De bestreden uitspraak op bezwaar
De uitspraak van de inspecteur van 6 september 2013 op het bezwaar van belanghebbende tegen de aan hem voor het jaar 2009 opgelegde aanslag inkomstenbelasting en premie volksverzekeringen (aanslagnummer: [aanslagnummer]).
Zitting
Het onderzoek ter zitting heeft plaatsgevonden op 28 februari 2014 te Eindhoven.
Aldaar zijn verschenen en gehoord, belanghebbende, vergezeld van zijn gemachtigde [gemachtigde], verbonden aan [kantoornaam gemachtigde] te Veghel, en namens de inspecteur, [verweerder].
1 Beslissing
De rechtbank verklaart het beroep ongegrond.
2 Gronden
Vooraf
Belanghebbende stelt dat de inspecteur zijn verweerschrift niet tijdig heeft ingediend nu hij niet aan de door de rechtbank gestelde termijn heeft voldaan. De overschrijding van de door de rechtbank gestelde termijn kan echter niet leiden tot vernietiging of vermindering van de aanslag. Nu belanghebbende voorts ter zitting op het door de inspecteur geleverde materiaal is ingegaan en naar het oordeel van de rechtbank voldoende in de gelegenheid is gesteld om adequaat op de stukken te reageren, blijft de termijnoverschrijding zonder gevolgen. Naar het oordeel van de rechtbank kan namelijk onder deze omstandigheden niet worden gezegd dat belanghebbende door de termijnoverschrijding in zijn processuele positie is geschaad.
Inhoudelijk
Belanghebbende is van [datum] 1995 tot en met [datum] 2008 in gemeenschap van goederen gehuwd geweest met [A] (hierna: de ex-echtgenote). Op laatstgenoemde datum is de echtscheiding door de rechtbank te ’s-Hertogenbosch uitgesproken. Vanaf mei 2006 leefden belanghebbende en zijn ex-echtgenote reeds duurzaam gescheiden. Belanghebbende heeft in mei 2006 de voormalige echtelijke woning gelegen aan de [adres] te [woonplaats] (hierna: de woning) verlaten. Zijn ex-echtgenote is tot en met 31 juli 2012 in de woning woonachtig geweest. Thans is belanghebbende daar weer woonachtig.

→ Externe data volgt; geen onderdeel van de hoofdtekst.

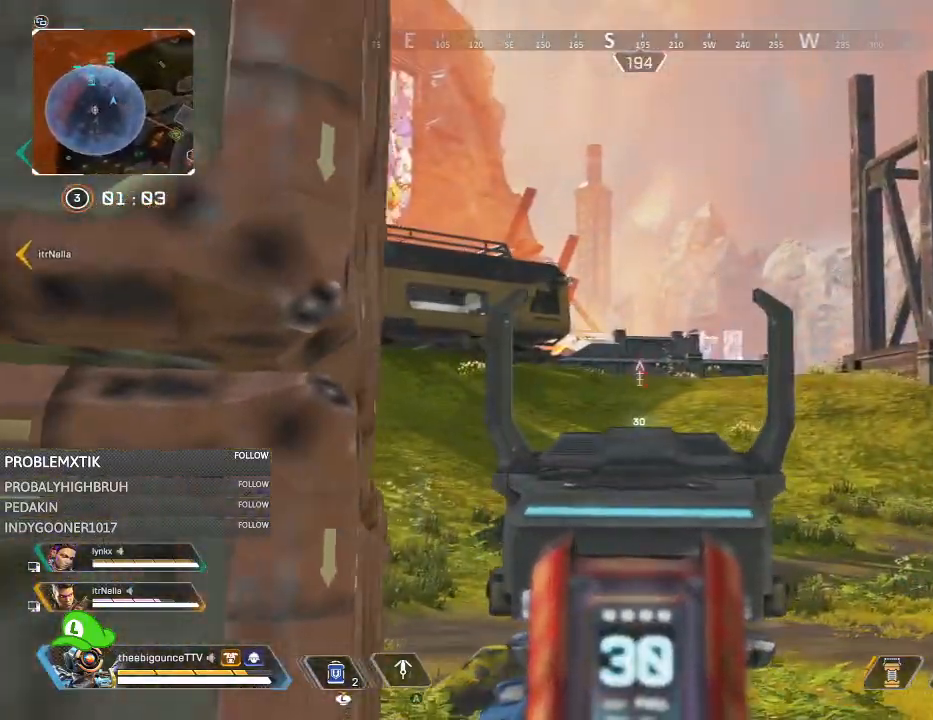
{"buttons": ["L2"], "left_stick": "right", "right_stick": "left", "events": [[33, "right_stick", "left"], [66, "left_stick", "right"], [200, "L2", "up"], [216, "right_stick", "center"], [250, "left_stick", "down"], [300, "left_stick", "down-left"], [333, "right_stick", "left"], [383, "L2", "down"], [467, "left_stick", "right"]]}
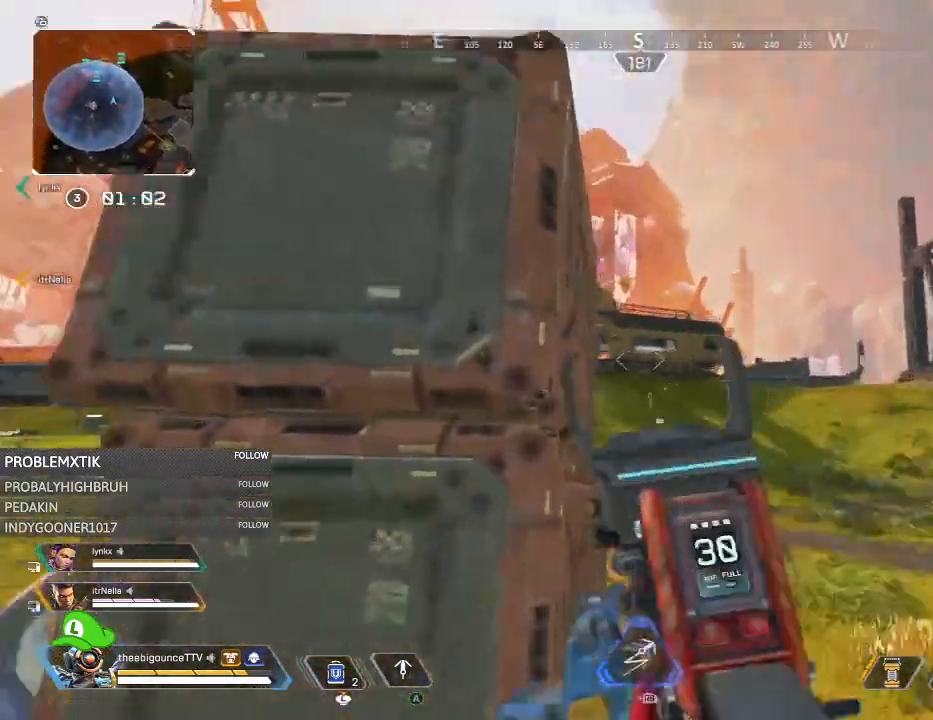
{"buttons": ["L2"], "left_stick": "right", "right_stick": "right", "events": [[134, "right_stick", "center"], [250, "right_stick", "left"], [367, "right_stick", "up"], [434, "right_stick", "center"], [501, "right_stick", "right"]]}
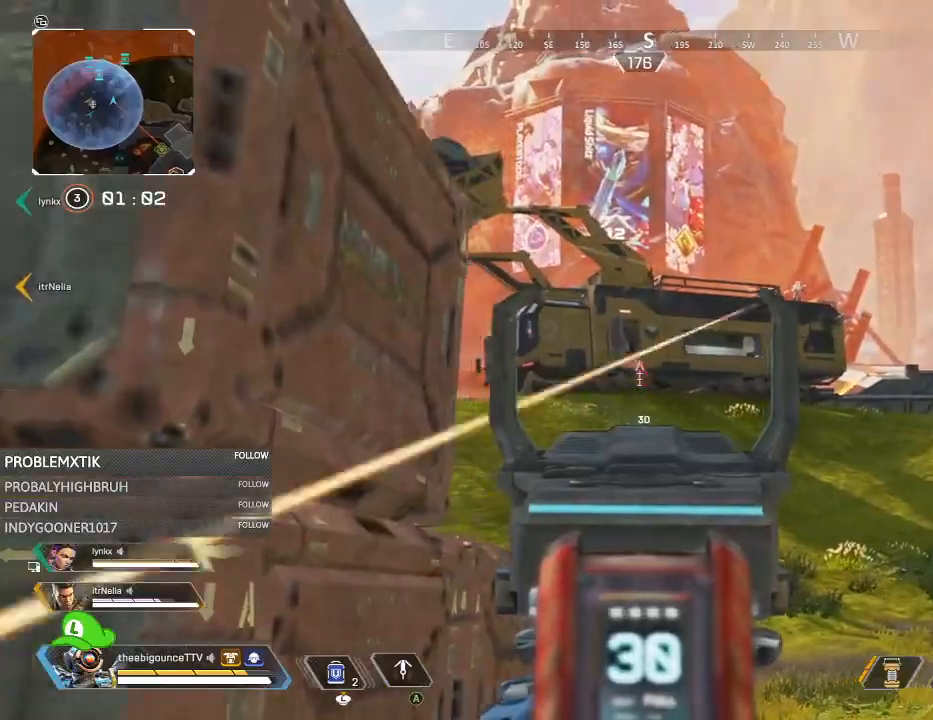
{"buttons": ["L2"], "left_stick": "right", "right_stick": "right", "events": [[16, "left_stick", "left"], [116, "L2", "up"], [116, "right_stick", "center"], [200, "L2", "down"], [216, "right_stick", "right"], [367, "right_stick", "center"], [433, "right_stick", "right"], [450, "left_stick", "right"]]}
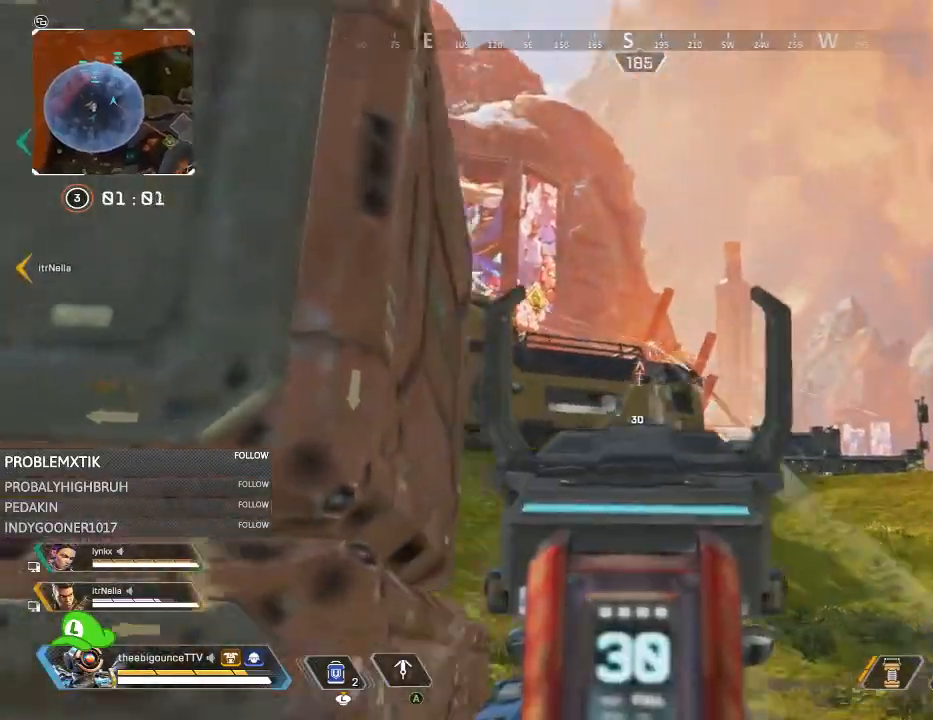
{"buttons": ["L2", "R2"], "left_stick": "left", "right_stick": "down-right", "events": [[50, "R2", "down"], [50, "right_stick", "center"], [134, "right_stick", "down"], [317, "left_stick", "center"], [384, "left_stick", "left"], [400, "right_stick", "down-right"]]}
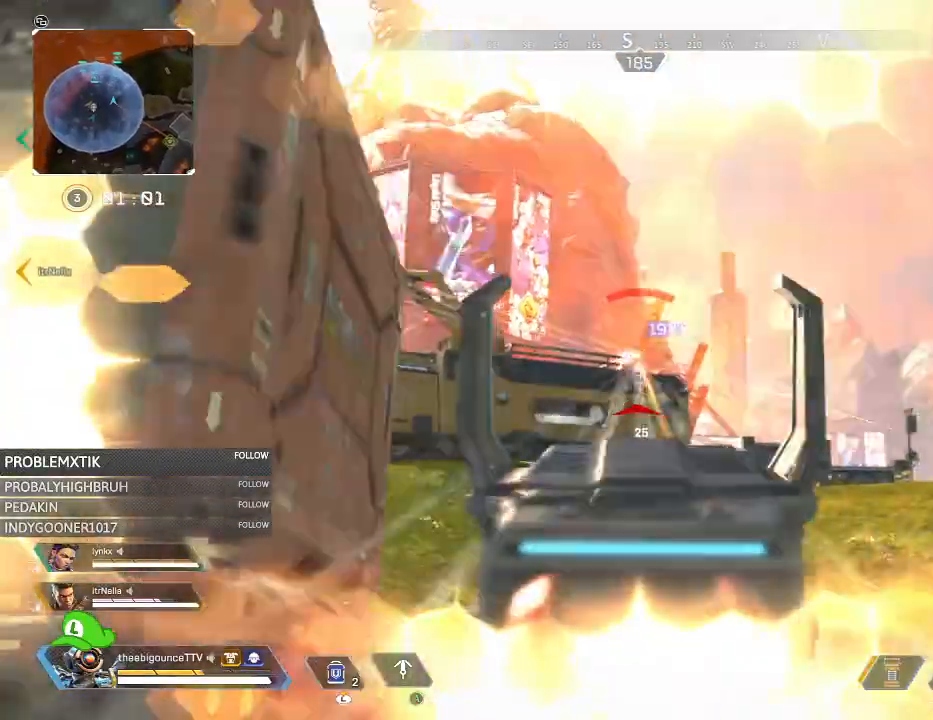
{"buttons": ["L2", "R2"], "left_stick": "right", "right_stick": "center", "events": [[50, "right_stick", "left"], [233, "left_stick", "right"], [383, "right_stick", "down-right"], [483, "right_stick", "center"]]}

Belanghebbende heeft in zijn aangifte inkomstenbelasting en premie volksverzekeringen over 2009 een bedrag van in totaal € 19.544 als betaalde partneralimentatie opgevoerd. Dit bedrag is als volgt opgebouwd:
Hypotheek € 777,00
Levensverzekering. hypotheek woning € 153,00
Levensverzekering 2e hypotheek € 64,51
RWE energie € 156,00
Gemeentelijke belasting € 33,70
TV-aansluiting € 16,45
Telefoon/internet € 55,00
Brabant Water € 54,00
Gezamenlijke lening € 201,00
Zorgzaam t.b.v. dochter ex € 118,00
Totaal € 1.628,66 per maand.
Op jaarbasis € 19.543,92.
Tussen partijen is niet in geschil dat belanghebbende in het onderhavige jaar, en overigens ook in de jaren hiervoor, voor de betaling van de woonlasten zorg heeft gedragen. Wel is tussen partijen in geschil of het door belanghebbende betaalde bedrag van (afgerond) € 19.544, in het onderhavige jaar aangemerkt kan worden als een onderhoudsverplichting als bedoeld in artikel 6.3., eerste lid, aanhef onder a, Wet IB 2001. Belanghebbende beantwoordt deze vraag bevestigend en de inspecteur ontkennend.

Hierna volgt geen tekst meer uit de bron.